Monday, September 10, 2012

Lucky Number Nine


"It is only with the heart that one can see rightly; 
what is essential is invisible to the eye." 
-- Antoine de Saint Exupery (The Little Prince)

Patrick with his heart cake today, 9.9.12

Thirteen years ago God graced us with a baby...a tiny baby boy with a broken heart and an extra chromosome.  The doctors who know better checked his heart immediately and found that indeed Patrick had one large chamber when he should have four.  We were introduced to fancy terms and potential surgical procedures and a whole host of predictions that just don't seem to fit into your brain when you are holding a tiny piece of perfection.  Predictions that included "heart failure" and "open heart surgery" in a matter of weeks.  I remember watching him breathe effortlessly still sleepy from entering this crazy world and wondering how any of it could be true.  Like a small child, I leaned down  close to his chest and tried to hear anything that might indicate the dire predictions...I always wonder what I expected to hear (an ambulance siren? a tornado warning?) but all I heard were the sweet sounds of a baby slumbering, perfectly at peace.

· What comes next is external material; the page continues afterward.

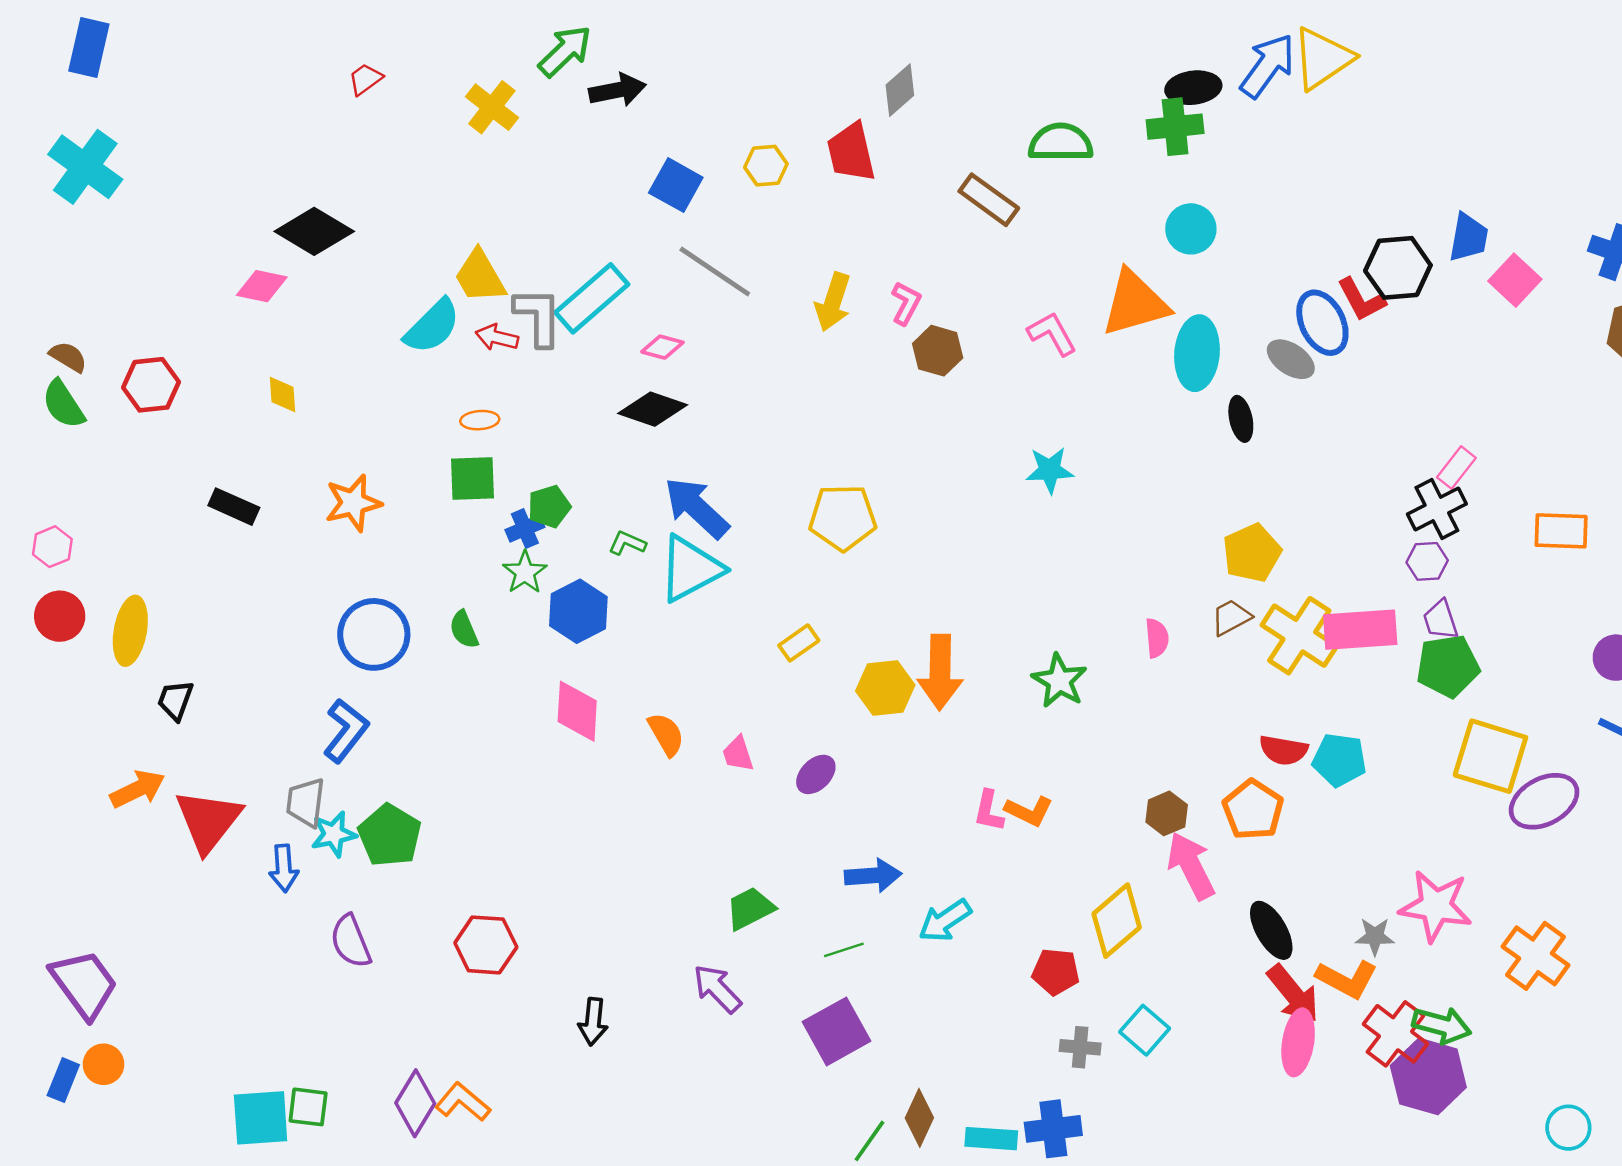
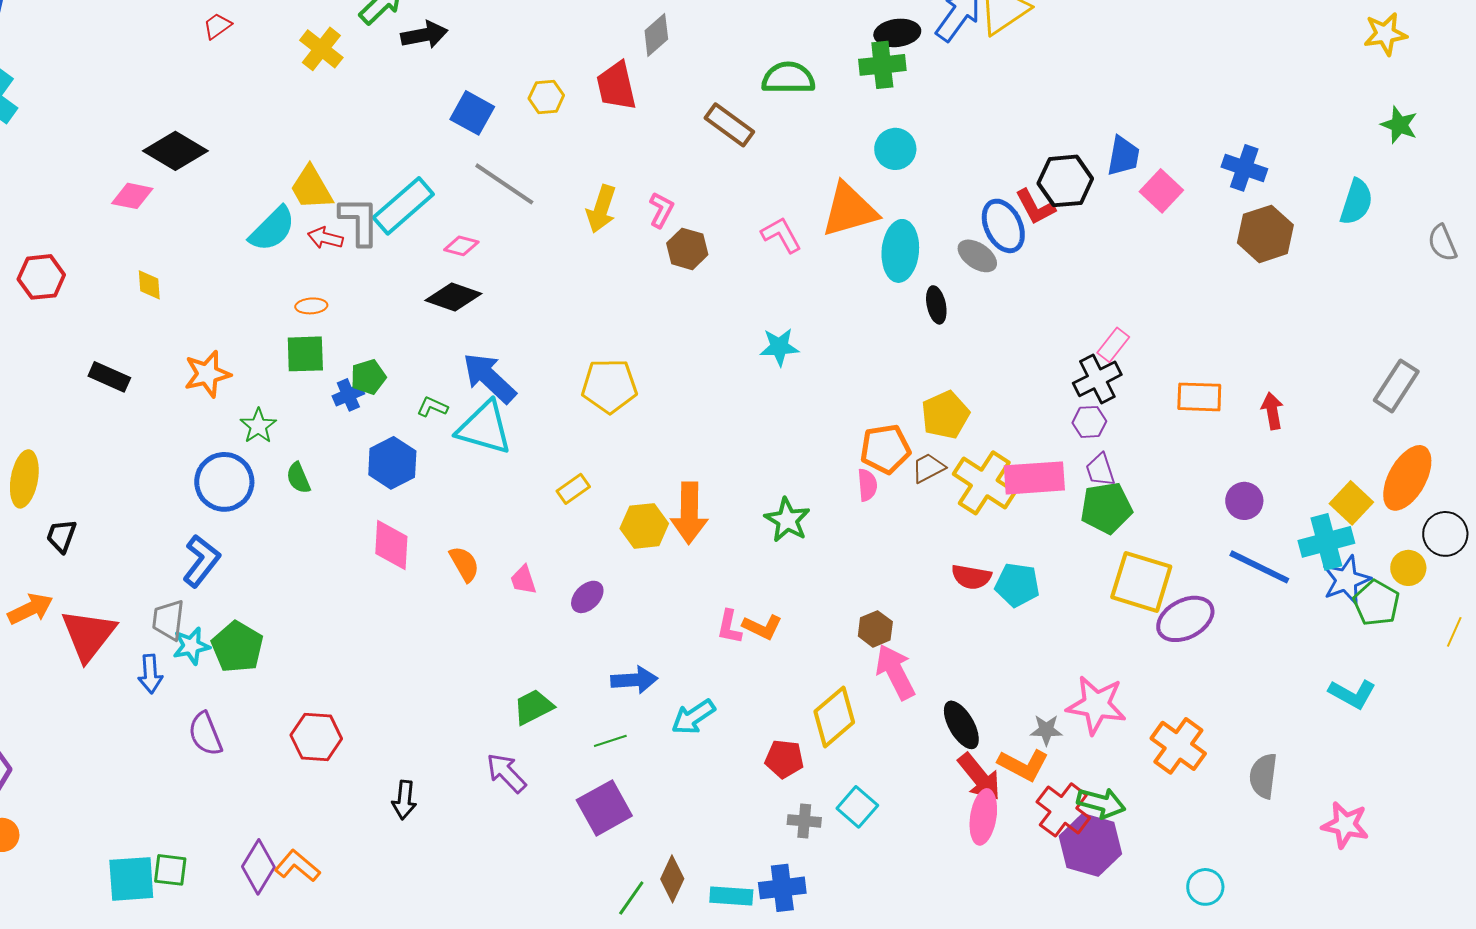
cyan triangle: (690, 569) -> (484, 428), turned 44
green star: (525, 572) -> (258, 426), moved
orange pentagon: (1253, 810) -> (885, 449), moved, turned 30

My world was the opposite.  I grappled with a newborn facing massive surgery at any moment -- the date depended on the best guess of a pediatric cardiologist who acted casual and perfectly normal as he described cracking my newborn's chest open, cutting through the electric field within the heart, creating chambers with Dacron patches and reconfiguring life sustaining heart valves.  Sure.  No problem.  It's all fine, really...NOT.

On 9.9.99 at 9am at 9 weeks old and 9 pounds 9 ounces,  I handed my sweet baby over and prayed like crazy for the next few hours.  Anything goes with heart surgery. All sorts of really bad things can go down.  We all know it but nobody talks about it...until it happens.  

Believe it or not, this was a time before the internet and incredible connectivity was really possible.  I knew next to nothing of what to expect.  I saw no pictures of babies who might have gone through something similar.  I didn't know what would happen afterward or how nursing would go or if I would ever get my baby back.

Patrick came out of surgery at around 2pm and I remember feeling the most afraid I'd ever felt.  Seeing him wasn't scary, waiting for the other shoe to drop was what made me crazy.  We brought our favorite music so that we could envelope Patrick in our blanket of love and hope, our way.  We held our breath and watched and waited...for what we didn't know.  He had tubes and wires coming out of his body and I remember unease, nausea and fear creating 
tentacles that gripped me.  I got good at finding my way to random isolated corners of the hospital and crying and crying and crying...as if that would help.

Patrick for the first 18 hours was really out of it but then the pain came crashing down.  They tried the heavy narcotics that relieve almost anyone else, increasing the morphine regularly but it didn't work. An entire day later, they tried Fentanyl and my baby finally stopped fussing.  To this day, that drug is emblazoned on my memory and should Patrick ever be in severe pain again I know what to say and how quickly to act.  It doesn't help that now I know that he has an incredibly high pain threshold and that when he is suffering, he really is suffering, in an excruciating way.

For five days, Patrick recovered.  But those words mask the terror and the fear.  We watched a young boy who was Jack's age at the time -- a darling six year old -- die right in front of our eyes with every amazing surgeon and doctor and nurse laying it all out there to save his life.  It wasn't supposed to go that way.  It wasn't expected. And it's moments of complete futility and heartbreaking effort that underscore what we all know but never acknowledge: all the important stuff is out of your hands and out of your power.  All you get to do is wait, hope, pray and acknowledge the gift if it goes your way.

So...every September 9th we pause and acknowledge the gift.  It went our way.  Those Dacron patches worked.  Those valves continue to do their job day in and day out.  Thirteen years later, I have a teenager with a scar on his chest -- his badge of courage we call it -- and that is it.  No heart issues at all.  We had talented surgeons, truly terrific nurses and nothing but good fortune on 9.9.99.
We are forever grateful.

It seems the least we can do is make a heart cake, dig out the red plate and celebrate Patrick's lucky number nine.

My boy with the biggest heart I know can indeed see rightly.  He knows what is essential.  Thanks to him, I do too.